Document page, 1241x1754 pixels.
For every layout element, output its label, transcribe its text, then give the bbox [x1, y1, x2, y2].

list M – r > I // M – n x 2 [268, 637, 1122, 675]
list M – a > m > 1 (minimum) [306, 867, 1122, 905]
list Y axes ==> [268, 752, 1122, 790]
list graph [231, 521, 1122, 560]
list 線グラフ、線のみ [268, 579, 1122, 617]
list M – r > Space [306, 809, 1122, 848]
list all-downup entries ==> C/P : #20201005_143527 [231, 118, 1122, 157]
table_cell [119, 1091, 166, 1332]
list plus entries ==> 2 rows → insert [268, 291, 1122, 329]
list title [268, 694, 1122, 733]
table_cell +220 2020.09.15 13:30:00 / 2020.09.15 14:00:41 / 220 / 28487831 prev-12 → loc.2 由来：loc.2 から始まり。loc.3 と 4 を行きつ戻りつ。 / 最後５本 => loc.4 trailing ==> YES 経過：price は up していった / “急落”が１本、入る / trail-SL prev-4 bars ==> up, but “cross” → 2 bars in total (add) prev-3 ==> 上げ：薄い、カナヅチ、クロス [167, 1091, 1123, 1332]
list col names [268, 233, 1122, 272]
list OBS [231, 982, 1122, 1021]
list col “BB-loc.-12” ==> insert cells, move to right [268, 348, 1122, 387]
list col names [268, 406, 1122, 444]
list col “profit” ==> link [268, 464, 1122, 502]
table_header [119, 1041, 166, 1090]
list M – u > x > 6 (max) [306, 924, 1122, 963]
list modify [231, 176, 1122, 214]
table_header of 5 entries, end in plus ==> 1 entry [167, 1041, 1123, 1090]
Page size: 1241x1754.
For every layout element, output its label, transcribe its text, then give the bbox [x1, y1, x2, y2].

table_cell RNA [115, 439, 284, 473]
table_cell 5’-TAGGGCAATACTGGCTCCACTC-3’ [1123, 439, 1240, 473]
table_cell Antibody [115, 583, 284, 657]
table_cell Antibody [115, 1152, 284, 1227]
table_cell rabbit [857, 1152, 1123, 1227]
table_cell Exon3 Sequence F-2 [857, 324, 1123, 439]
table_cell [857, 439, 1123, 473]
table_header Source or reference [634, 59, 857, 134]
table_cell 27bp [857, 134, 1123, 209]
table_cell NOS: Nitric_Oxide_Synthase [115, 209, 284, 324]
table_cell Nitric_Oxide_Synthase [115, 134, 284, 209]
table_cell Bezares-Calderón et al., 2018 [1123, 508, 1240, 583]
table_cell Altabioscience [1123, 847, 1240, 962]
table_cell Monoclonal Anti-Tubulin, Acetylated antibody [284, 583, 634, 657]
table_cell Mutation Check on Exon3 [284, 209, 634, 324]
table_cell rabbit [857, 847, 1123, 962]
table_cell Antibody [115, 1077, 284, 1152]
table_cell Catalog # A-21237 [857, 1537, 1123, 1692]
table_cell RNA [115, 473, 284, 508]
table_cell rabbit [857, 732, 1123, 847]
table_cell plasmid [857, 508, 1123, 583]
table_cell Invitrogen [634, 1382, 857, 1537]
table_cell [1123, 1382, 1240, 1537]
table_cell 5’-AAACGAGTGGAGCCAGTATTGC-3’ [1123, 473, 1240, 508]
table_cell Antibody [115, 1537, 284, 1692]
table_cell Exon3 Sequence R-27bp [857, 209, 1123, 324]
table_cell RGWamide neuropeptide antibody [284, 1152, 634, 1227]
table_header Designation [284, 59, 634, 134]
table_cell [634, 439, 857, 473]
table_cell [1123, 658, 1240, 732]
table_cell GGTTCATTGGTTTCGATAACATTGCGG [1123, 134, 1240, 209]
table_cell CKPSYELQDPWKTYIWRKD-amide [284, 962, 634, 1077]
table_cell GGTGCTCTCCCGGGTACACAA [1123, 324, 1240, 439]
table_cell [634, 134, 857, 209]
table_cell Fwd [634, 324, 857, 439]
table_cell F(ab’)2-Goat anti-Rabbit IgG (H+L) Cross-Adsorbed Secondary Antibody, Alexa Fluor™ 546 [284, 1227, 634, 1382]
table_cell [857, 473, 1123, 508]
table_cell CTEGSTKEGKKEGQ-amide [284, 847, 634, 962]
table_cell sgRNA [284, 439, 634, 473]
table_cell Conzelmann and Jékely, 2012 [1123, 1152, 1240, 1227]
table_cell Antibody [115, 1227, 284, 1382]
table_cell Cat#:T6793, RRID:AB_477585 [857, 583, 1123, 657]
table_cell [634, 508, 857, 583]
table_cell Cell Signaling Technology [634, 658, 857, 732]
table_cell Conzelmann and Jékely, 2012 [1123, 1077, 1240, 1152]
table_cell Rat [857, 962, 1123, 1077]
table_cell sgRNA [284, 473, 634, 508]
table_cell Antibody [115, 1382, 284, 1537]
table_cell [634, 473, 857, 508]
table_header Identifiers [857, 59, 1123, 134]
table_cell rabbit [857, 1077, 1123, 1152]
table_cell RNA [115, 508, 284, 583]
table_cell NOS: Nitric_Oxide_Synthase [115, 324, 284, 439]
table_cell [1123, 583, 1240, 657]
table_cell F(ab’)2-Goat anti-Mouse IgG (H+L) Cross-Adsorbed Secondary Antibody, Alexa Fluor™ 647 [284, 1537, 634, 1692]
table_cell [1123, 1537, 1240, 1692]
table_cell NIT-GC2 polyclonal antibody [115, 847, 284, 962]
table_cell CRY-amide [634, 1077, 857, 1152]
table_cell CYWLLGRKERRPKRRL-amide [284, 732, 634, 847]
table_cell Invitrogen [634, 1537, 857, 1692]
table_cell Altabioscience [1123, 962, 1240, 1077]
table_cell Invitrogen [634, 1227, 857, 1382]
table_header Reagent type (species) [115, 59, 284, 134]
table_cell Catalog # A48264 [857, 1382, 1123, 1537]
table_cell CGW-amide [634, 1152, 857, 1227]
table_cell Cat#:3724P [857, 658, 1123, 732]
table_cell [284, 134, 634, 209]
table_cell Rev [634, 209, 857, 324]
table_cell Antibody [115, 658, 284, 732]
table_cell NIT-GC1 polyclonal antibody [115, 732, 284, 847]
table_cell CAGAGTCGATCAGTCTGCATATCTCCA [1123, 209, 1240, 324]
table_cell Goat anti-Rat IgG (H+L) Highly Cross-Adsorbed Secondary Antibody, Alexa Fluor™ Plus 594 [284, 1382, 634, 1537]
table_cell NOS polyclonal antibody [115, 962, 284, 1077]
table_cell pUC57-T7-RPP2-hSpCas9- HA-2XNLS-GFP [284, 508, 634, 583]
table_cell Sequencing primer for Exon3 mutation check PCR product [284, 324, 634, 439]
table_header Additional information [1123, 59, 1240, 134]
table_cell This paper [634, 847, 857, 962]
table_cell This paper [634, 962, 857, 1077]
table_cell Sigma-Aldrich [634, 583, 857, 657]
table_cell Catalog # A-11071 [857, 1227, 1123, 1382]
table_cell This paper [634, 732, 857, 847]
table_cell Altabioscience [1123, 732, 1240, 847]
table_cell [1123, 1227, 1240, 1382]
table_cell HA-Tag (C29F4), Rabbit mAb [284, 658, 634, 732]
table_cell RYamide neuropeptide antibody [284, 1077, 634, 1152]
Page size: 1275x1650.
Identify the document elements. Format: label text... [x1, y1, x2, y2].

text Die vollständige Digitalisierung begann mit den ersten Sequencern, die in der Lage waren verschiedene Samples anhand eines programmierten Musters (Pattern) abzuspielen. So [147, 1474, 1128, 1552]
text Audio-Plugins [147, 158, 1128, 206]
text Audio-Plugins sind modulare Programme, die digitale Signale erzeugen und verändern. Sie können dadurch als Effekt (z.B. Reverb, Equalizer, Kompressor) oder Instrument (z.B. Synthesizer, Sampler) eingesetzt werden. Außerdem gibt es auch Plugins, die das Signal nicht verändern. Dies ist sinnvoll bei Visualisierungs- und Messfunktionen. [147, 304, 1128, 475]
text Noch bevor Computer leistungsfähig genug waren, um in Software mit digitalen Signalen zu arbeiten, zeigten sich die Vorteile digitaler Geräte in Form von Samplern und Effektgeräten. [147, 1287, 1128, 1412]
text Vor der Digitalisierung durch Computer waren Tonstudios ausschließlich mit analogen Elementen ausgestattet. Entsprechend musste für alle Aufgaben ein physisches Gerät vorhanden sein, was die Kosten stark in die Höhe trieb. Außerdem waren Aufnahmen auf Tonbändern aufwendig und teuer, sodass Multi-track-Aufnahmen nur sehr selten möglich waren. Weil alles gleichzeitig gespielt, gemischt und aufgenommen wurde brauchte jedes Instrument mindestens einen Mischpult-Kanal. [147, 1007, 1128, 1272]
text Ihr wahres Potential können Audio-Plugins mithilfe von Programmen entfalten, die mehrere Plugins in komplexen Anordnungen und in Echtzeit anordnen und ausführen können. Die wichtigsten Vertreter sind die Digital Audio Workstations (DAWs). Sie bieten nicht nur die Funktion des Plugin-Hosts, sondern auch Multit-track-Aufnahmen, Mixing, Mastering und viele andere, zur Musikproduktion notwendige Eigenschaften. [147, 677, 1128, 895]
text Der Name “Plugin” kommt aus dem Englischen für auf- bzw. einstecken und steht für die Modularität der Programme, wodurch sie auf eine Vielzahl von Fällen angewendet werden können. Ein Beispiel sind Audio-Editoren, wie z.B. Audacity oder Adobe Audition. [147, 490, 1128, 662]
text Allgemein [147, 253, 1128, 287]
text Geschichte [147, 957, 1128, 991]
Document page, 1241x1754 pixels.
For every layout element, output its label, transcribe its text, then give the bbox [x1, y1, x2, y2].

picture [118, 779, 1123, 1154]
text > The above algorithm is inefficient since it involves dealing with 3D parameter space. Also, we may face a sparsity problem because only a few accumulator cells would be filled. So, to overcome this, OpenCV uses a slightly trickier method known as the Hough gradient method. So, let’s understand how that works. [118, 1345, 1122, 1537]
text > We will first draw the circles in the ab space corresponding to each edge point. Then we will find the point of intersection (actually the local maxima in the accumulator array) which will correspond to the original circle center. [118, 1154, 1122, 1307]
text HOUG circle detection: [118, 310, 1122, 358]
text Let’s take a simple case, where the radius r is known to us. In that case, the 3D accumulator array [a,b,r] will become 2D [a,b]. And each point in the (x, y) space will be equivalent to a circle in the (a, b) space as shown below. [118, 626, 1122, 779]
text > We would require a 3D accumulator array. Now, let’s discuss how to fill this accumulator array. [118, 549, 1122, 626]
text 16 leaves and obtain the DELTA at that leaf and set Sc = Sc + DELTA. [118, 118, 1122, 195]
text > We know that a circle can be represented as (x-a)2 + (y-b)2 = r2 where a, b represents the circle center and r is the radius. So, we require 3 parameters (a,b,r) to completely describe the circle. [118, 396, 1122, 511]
■ ■ ■ ■ ■ ■ ■
▶ EXERCISE PROMPT
Could you show every line of the material that includes the string "Adsorbed"?

▶ PROBLEM SOLUTION
table_cell F(ab’)2-Goat anti-Rabbit IgG (H+L) Cross-Adsorbed Secondary Antibody, Alexa Fluor™ 546 [284, 1227, 634, 1382]
table_cell F(ab’)2-Goat anti-Mouse IgG (H+L) Cross-Adsorbed Secondary Antibody, Alexa Fluor™ 647 [284, 1537, 634, 1692]
table_cell Goat anti-Rat IgG (H+L) Highly Cross-Adsorbed Secondary Antibody, Alexa Fluor™ Plus 594 [284, 1382, 634, 1537]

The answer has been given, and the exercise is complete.